Chłopak jej przytaknął, próbując przypomnieć sobie jakąkolwiek rozmowę prowadzoną z tą dziewczyną. Gdy żadna myśl nie wpadła mu do głowy, odpuścił.

— Pójdę już — brunet pożegnał się tym zwrotem i już zaczął się odwracać, aby ruszyć do szkoły. Jennifer w panice i lekkim akcie desperacji, chwyciła go za ramię, i tym samym zatrzymała w miejscu. Chłopak odwrócił się do niej z niezrozumieniem wymalowanym na twarzy, a policzki brunetki pokryły się soczystym rumieńcem.

— Ja... — zawachała się dziewczyna, na szybko układając w głowie swoją wypowiedź. — Czy ty znasz go osobiście? — zapytała nieśmiało.
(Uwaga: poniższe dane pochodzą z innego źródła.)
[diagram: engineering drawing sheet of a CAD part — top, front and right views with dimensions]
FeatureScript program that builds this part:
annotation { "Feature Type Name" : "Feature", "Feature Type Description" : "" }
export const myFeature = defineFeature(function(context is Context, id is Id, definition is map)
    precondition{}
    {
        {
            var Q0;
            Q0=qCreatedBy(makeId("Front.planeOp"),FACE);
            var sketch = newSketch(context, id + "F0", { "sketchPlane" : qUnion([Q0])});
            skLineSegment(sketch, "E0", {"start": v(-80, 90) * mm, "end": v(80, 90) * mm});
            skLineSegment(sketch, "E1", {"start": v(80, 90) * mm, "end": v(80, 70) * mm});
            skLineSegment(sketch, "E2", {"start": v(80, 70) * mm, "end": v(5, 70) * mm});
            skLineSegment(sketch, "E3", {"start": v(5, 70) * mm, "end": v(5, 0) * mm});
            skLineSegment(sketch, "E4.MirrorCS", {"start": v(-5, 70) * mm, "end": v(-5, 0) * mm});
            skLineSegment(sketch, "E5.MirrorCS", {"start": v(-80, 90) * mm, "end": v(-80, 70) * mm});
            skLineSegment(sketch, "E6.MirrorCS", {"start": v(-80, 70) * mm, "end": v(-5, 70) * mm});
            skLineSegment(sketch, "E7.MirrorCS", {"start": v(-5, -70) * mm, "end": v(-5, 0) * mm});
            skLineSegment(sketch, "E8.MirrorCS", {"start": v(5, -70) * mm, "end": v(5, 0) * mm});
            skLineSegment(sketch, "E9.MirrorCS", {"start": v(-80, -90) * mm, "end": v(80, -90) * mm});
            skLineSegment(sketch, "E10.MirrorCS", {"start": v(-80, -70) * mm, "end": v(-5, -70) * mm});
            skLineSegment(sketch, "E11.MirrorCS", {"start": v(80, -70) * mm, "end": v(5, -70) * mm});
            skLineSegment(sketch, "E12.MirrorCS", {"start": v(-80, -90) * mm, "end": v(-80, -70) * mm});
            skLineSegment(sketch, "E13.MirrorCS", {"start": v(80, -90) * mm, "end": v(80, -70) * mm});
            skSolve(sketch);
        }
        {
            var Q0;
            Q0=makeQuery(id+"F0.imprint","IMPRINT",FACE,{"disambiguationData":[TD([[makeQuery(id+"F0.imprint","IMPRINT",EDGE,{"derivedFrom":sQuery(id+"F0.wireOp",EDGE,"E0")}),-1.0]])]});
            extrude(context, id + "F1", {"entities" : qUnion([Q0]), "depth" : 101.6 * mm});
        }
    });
Peter od razu domyślił się. o kogo chodziło dziewczynie.

— Rozmawialiśmy raz czy dwa, zapozował mi do paru zdjęć. Tyle — powiedział Parker, grając obojętnego. Często musiał kłamać w tej sprawie, był przyzwyczajony. Brunetka na tę wiadomość posmutniała, zdając sobie sprawę, że opuściła ją kolejna nadzieja, która pojawiła się na myśl o wywiadzie z Pająkiem. — A co?

— W sumie to... Nic ważnego. — Jen westchnęła, po czym pokierowała swoje kroki w kierunku szkoły. Biologia nie mogła czekać.